The rain fell in heaps, soaking them both to the skin.
“Now I’m gonna throw you over. Don’t rock too much, or you might fall.”
“Screw you, Lehane. I’ll get you even if it’s the last thing I do. I wanna hear your last breath leave your mouth and I’ll enjoy it!”
Walter pulled him onto the wall. He stopped struggling.
The wind grew louder and his words were barely heard, but before Wexley was pushed backwards off the bridge, Lehane spoke.
“I’m sorry.”
His words would never do justice for what he did, he knew that. Yet as Wexley continued to shout at him, whether in fear of falling, or anger, Lehane walked away.
He parked beyond the bridge on a hill that overlooked the town. The nights events clouded his mind. He got into his car and made a puddle where he sat. The thought of money that once mulled around on the surface of his mind was gone. Now Lehane wanted to be some place far. He started the engine and let his mind drift; once off the hill, he’d drive straight under the bridge and onto the intersection which led to the highway.
Tears and rain had blurred Wexley’s vision.

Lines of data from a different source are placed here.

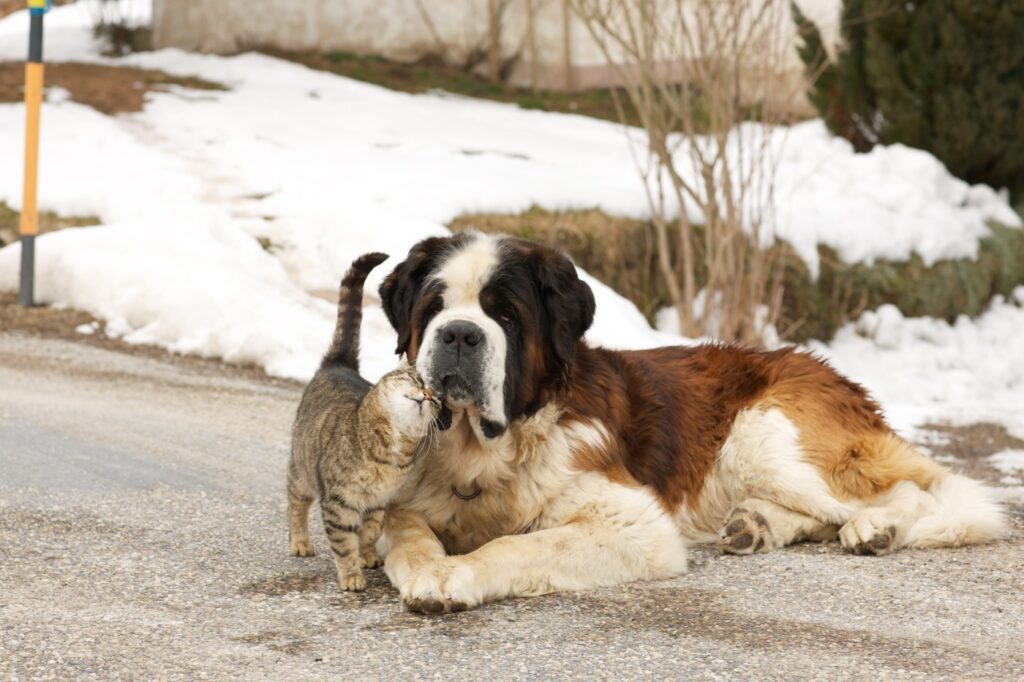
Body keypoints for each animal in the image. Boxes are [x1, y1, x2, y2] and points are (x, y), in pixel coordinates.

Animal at [290, 250, 446, 589]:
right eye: (417, 380)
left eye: (437, 399)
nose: (426, 395)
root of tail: (339, 363)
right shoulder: (339, 501)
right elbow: (343, 543)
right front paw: (351, 576)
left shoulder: (378, 501)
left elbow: (371, 530)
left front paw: (368, 554)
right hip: (301, 470)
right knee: (295, 505)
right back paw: (300, 542)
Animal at [374, 229, 999, 610]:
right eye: (434, 308)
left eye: (505, 314)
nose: (460, 335)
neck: (484, 452)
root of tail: (827, 370)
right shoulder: (406, 501)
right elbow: (405, 534)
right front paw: (428, 565)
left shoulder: (636, 526)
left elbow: (516, 546)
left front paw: (458, 573)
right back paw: (757, 525)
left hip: (764, 433)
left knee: (910, 492)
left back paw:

Hatred fuelled him; determined to get off the bridge, he rocked back and forwards, unaware of the danger he put himself in. A copse of Maples was a fair distance below him. Perhaps if he could slip loose and aim for that – it was pointless. The main road was below him, one wrong move and he’d paint the concrete red.

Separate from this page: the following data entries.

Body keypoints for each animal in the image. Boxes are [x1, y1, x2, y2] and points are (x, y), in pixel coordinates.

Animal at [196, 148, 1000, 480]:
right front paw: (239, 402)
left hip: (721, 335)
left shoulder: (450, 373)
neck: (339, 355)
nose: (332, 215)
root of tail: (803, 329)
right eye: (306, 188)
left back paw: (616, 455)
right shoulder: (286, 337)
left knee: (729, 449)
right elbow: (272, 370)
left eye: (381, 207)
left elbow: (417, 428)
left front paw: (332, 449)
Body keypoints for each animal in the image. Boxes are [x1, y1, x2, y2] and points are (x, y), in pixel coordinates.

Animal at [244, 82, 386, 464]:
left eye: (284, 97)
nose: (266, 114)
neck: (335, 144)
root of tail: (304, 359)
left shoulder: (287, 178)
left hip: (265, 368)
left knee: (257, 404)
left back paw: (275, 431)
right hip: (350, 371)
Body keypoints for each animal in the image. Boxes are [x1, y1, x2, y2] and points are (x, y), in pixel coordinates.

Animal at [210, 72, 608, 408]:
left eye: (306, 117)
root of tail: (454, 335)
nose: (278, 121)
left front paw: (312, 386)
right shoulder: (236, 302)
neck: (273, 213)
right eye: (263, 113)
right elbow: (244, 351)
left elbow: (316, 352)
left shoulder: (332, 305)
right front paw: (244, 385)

“I’ll get you, Lehane!” his voice echoed into the night for no one to hear.
Now he had to wait in the rain, spluttering as the water trickled into his mouth.
Blood rushed into his head after the initial fall and made him queasy.
A gust of wind caught him from behind and he span like a pinwheel.
Another came, and another, and – the rope gave in by a couple of centimetres.
Wexley gasped aloud. It was slipping. The damn thing was slipping.
“NO,” he screamed not like this. He felt himself inch downwards.
“Please,” he begged “please God, not like this, I’ll do any- “
The words never left his mouth before a strong sweep of wind took the rope out of the air.
He fell in silence, unknowing of when he’d hit the ground.
Lehane was going sixty along the empty road. His knuckles were white from the harsh grip, his foot gradually pushing down on the accelerator.
The airport. That was where he needed to go. How far was it? Three or four hours?
That was too long alone with his thoughts. Right now, he needed to be as far away from them as possi – Lehane shouted and swerved, braking hard. Something large fell from above him and landed on the windshield, sending glass in all directions. The car went off course and span violently before crashing into a large metal rail.
There was no movement. Smoke left the hood of the car. Something was burning.
Minutes passed, nothing moved. Flames seeped inside of the car, even the weather couldn’t put it out. It spread fast, consuming the seats and whatever was on them.
An orange glow separated itself from the rest of the road. No one was there for the rescue.
Instead, the fire intensified and everything fell apart like paper dolls in the rain.